Exemple : en matière diplomatique, le G7 proclamait dès son ouverture : « fermeté face à la Russie ; unité face au danger islamiste ». C’est bien mais cela ne résout rien. Montrant qu’il était davantage un nationaliste polonais qu’un défenseur des intérêts de l’Europe tout entière, Donald Tusk, le nouveau président de l’UE, a expliqué au G7que la seule modification envisageable par rapport à l’absurde régime des sanctions contre la Russie était un renforcement. On ne voit pas très bien quel bénéfice peut tirer la population ukrainienne d’une Russie interdite de fromages français et de clémentines espagnoles. En quoi jeter la Russie davantage dans les bras de la Chine va-t-il régler pour le mieux la vie des habitants du Donbass ? La crise ukrainienne est bloquée parce qu’elle est l’otage de deux nationalismes. A Kiev, les parlementaires, emmenés par le jusqu’au-boutiste Iatseniouk, n’ont toujours pas voté l’amnistie, le statut fédéral, la tenue d’élections locales libres que réclament les rebelles prorusses de Donetsk et de Lougansk, et qui sont prévus par l’accord de Minsk de février 2015. A Moscou, les siloviki (les hommes des services de sécurité au sens large) rechignent à renoncer à l’idée de NovaRussia, que Poutine (qui est chez lui un centriste) a pourtant abandonnée. La seule utilité diplomatique que pourrait avoir M. Tusk, c’est de pousser Kiev à davantage de compromis, pendant que le couple franco-allemand essaierait de convaincre Poutine de rendre à l’Ukraine les 400 kms de frontières qu’il contrôle et de démobiliser les bataillons de « volontaires » qu’il y entretient. Ce G7 ( dont la Russie a été exclue en 2014) n’a pas fait avancer d’un iota la résolution de la crise ukrainienne : c’est dommage.

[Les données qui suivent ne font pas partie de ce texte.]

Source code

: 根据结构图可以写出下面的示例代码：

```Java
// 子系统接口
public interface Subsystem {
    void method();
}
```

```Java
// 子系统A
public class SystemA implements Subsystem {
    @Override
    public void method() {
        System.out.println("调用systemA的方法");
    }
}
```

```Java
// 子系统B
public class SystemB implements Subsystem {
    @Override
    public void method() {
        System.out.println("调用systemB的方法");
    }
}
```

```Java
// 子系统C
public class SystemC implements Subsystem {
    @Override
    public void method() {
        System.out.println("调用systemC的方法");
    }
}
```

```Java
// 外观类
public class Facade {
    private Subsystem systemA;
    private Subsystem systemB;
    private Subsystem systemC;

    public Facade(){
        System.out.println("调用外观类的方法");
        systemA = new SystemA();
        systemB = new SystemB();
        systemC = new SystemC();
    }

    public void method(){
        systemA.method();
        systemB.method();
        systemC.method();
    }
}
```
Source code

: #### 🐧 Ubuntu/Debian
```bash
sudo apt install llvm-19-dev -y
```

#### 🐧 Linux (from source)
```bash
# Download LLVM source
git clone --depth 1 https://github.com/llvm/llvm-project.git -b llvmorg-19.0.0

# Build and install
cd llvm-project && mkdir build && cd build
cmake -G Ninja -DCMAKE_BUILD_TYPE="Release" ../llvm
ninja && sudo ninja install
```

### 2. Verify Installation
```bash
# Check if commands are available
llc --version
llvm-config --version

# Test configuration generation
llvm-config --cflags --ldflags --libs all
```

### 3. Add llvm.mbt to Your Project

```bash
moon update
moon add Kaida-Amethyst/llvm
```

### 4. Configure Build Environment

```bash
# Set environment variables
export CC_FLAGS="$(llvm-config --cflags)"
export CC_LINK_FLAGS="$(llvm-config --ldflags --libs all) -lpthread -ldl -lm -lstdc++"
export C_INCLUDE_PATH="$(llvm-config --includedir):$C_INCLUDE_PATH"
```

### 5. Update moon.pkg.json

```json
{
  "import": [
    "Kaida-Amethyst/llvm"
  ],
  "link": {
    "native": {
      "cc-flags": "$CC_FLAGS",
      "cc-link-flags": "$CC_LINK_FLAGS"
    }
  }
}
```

Quant à la lutte contre l’islamisme, les déclarations de bonnes intentions ne suffisent plus. En Syrie, nous hésitons toujours à renouer avec le régime de Damas pour lutter contre l’ennemi djihadiste commun. Sur la Libye, le G7 aurait dû convoquer les gouvernements de Tripoli et de Tobrouk pour les réconcilier dans la poursuite du même but.
Juillet 1914 nous a montré qu’il n’y avait jamais trop de diplomatie. Le G7 est donc utile. Mais n’allant pas suffisamment en profondeur, il est – injustement ? –fustigé comme de la politique-spectacle.